DIRECTIVE:
Rewrite the text lines from all the entries below as a JSON list of strings, one string per line, with blank lines dropped and the pictures left out.

MATERIAL FOR THE TASK:
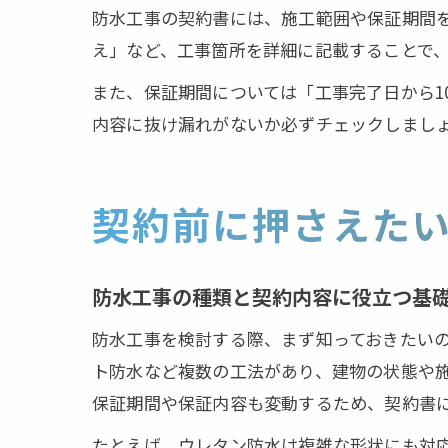
防水工事の契約書には、施工範囲や保証期間
え」など、工事箇所を詳細に記載することで
また、保証期間については「工事完了日から1
内容に抜け漏れがないか必ずチェックしまし
契約前に押さえた
防水工事の種類と契約内容に役立つ基
防水工事を検討する際、まず知っておきたい
ト防水など複数の工法があり、建物の状態や
保証期間や保証内容も変動するため、契約書
たとえば、ウレタン防水は複雑な形状にも対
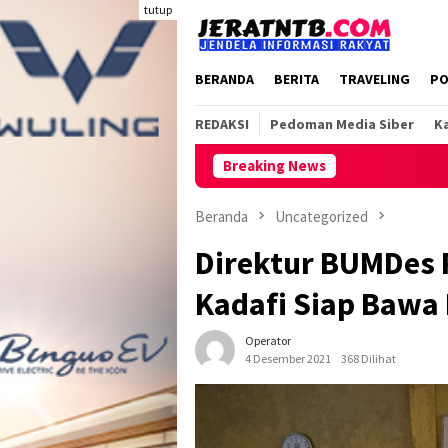
Loncat
tutup
ke
konten
BERANDA
BERITA
TRAVELING
PO
REDAKSI
Pedoman Media Siber
Ka
Breaking News
Beranda
Uncategorized
Direktur BUMDes 
Kadafi Siap Bawa
Operator
4 Desember 2021
368 Dilihat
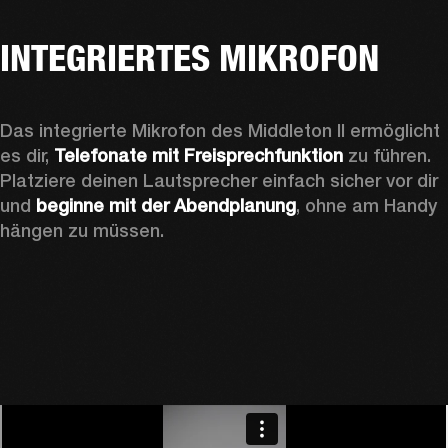
INTEGRIERTES MIKROFON
Das integrierte Mikrofon des Middleton II ermöglicht 
es dir, 
Telefonate mit Freisprechfunktion
 zu führen. 
Platziere deinen Lautsprecher einfach sicher vor dir 
und 
beginne mit der Abendplanung
, ohne am Handy 
hängen zu müssen.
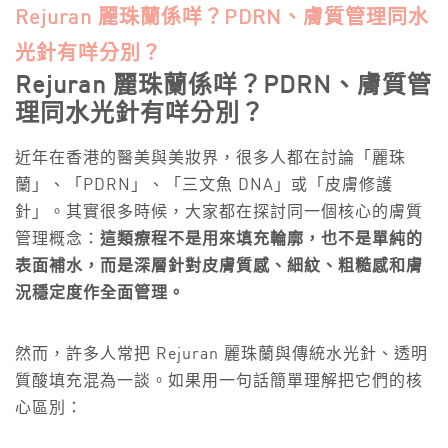
Rejuran 麗珠蘭係咩？PDRN、膚質管理同水
光針有咩分別？
Rejuran 麗珠蘭係咩？PDRN、膚質管
理同水光針有咩分別？
近年在香港的醫美與美妝界，很多人都在討論「麗珠
蘭」、「PDRN」、「三文魚 DNA」或「皮膚修護
針」。其實很多時候，大家都在探討同一個核心的膚質
管理概念：
這類療程不是用來填充輪廓，也不是單純的
表面補水，而是深層針對皮膚質感、細紋、粗糙感和膚
況穩定度作全面管理。
然而，許多人常把 Rejuran 麗珠蘭與傳統水光針、透明
質酸填充混為一談。如果用一句話簡單理解把它們的核
心區別：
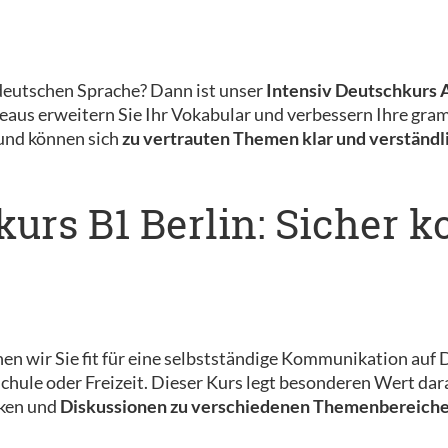
deutschen Sprache? Dann ist unser
Intensiv Deutschkurs A
us erweitern Sie Ihr Vokabular und verbessern Ihre gramm
 und können sich
zu vertrauten Themen klar und verständl
kurs B1 Berlin: Sicher
n wir Sie fit für eine selbstständige Kommunikation auf D
hule oder Freizeit. Dieser Kurs legt besonderen Wert darauf
cken und
Diskussionen zu verschiedenen Themenbereich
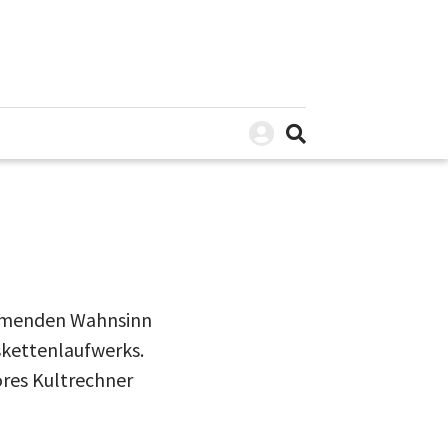
ehmenden Wahnsinn
skettenlaufwerks.
ores Kultrechner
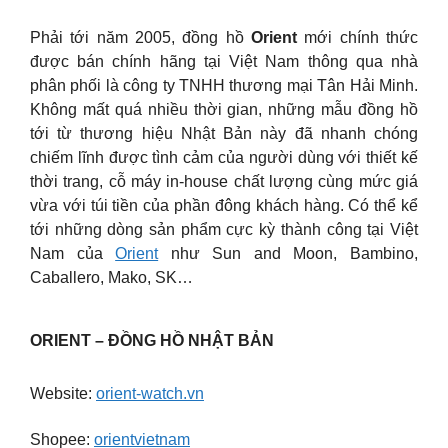
Phải tới năm 2005, đồng hồ
Orient
mới chính thức
được bán chính hãng tại Việt Nam thông qua nhà
phân phối là công ty TNHH thương mại Tân Hải Minh.
Không mất quá nhiều thời gian, những mẫu đồng hồ
tới từ thương hiệu Nhật Bản này đã nhanh chóng
chiếm lĩnh được tình cảm của người dùng với thiết kế
thời trang, cỗ máy in-house chất lượng cùng mức giá
vừa với túi tiền của phần đông khách hàng. Có thể kể
tới những dòng sản phẩm cực kỳ thành công tại Việt
Nam của
Orient
như Sun and Moon, Bambino,
Caballero, Mako, SK…
ORIENT – ĐỒNG HỒ NHẬT BẢN
Website:
orient-watch.vn
Shopee:
orientvietnam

RESULT:
[
  "防水工事の契約書には、施工範囲や保証期間",
  "え」など、工事箇所を詳細に記載することで",
  "また、保証期間については「工事完了日から1",
  "内容に抜け漏れがないか必ずチェックしまし",
  "契約前に押さえた",
  "防水工事の種類と契約内容に役立つ基",
  "防水工事を検討する際、まず知っておきたい",
  "ト防水など複数の工法があり、建物の状態や",
  "保証期間や保証内容も変動するため、契約書",
  "たとえば、ウレタン防水は複雑な形状にも対",
  "Loncat",
  "tutup",
  "ke",
  "konten",
  "BERANDA",
  "BERITA",
  "TRAVELING",
  "PO",
  "REDAKSI",
  "Pedoman Media Siber",
  "Ka",
  "Breaking News",
  "Beranda",
  "Uncategorized",
  "Direktur BUMDes ",
  "Kadafi Siap Bawa",
  "Operator",
  "4 Desember 2021",
  "368 Dilihat",
  "INTEGRIERTES MIKROFON",
  "Das integrierte Mikrofon des Middleton II ermöglicht ",
  "es dir, ",
  "Telefonate mit Freisprechfunktion",
  " zu führen. ",
  "Platziere deinen Lautsprecher einfach sicher vor dir ",
  "und ",
  "beginne mit der Abendplanung",
  ", ohne am Handy ",
  "hängen zu müssen.",
  "Rejuran 麗珠蘭係咩？PDRN、膚質管理同水",
  "光針有咩分別？",
  "Rejuran 麗珠蘭係咩？PDRN、膚質管",
  "理同水光針有咩分別？",
  "近年在香港的醫美與美妝界，很多人都在討論「麗珠",
  "蘭」、「PDRN」、「三文魚 DNA」或「皮膚修護",
  "針」。其實很多時候，大家都在探討同一個核心的膚質",
  "管理概念：",
  "這類療程不是用來填充輪廓，也不是單純的",
  "表面補水，而是深層針對皮膚質感、細紋、粗糙感和膚",
  "況穩定度作全面管理。",
  "然而，許多人常把 Rejuran 麗珠蘭與傳統水光針、透明",
  "質酸填充混為一談。如果用一句話簡單理解把它們的核",
  "心區別：",
  "deutschen Sprache? Dann ist unser",
  "Intensiv Deutschkurs A",
  "us erweitern Sie Ihr Vokabular und verbessern Ihre gramm",
  " und können sich",
  "zu vertrauten Themen klar und verständl",
  "kurs B1 Berlin: Sicher",
  "n wir Sie fit für eine selbstständige Kommunikation auf D",
  "hule oder Freizeit. Dieser Kurs legt besonderen Wert darauf",
  "cken und",
  "Diskussionen zu verschiedenen Themenbereich",
  "ehmenden Wahnsinn",
  "skettenlaufwerks.",
  "ores Kultrechner",
  "Phải tới năm 2005, đồng hồ",
  "Orient",
  "mới chính thức",
  "được bán chính hãng tại Việt Nam thông qua nhà",
  "phân phối là công ty TNHH thương mại Tân Hải Minh.",
  "Không mất quá nhiều thời gian, những mẫu đồng hồ",
  "tới từ thương hiệu Nhật Bản này đã nhanh chóng",
  "chiếm lĩnh được tình cảm của người dùng với thiết kế",
  "thời trang, cỗ máy in-house chất lượng cùng mức giá",
  "vừa với túi tiền của phần đông khách hàng. Có thể kể",
  "tới những dòng sản phẩm cực kỳ thành công tại Việt",
  "Nam của",
  "Orient",
  "như Sun and Moon, Bambino,",
  "Caballero, Mako, SK…",
  "ORIENT – ĐỒNG HỒ NHẬT BẢN",
  "Website:",
  "orient-watch.vn",
  "Shopee:",
  "orientvietnam"
]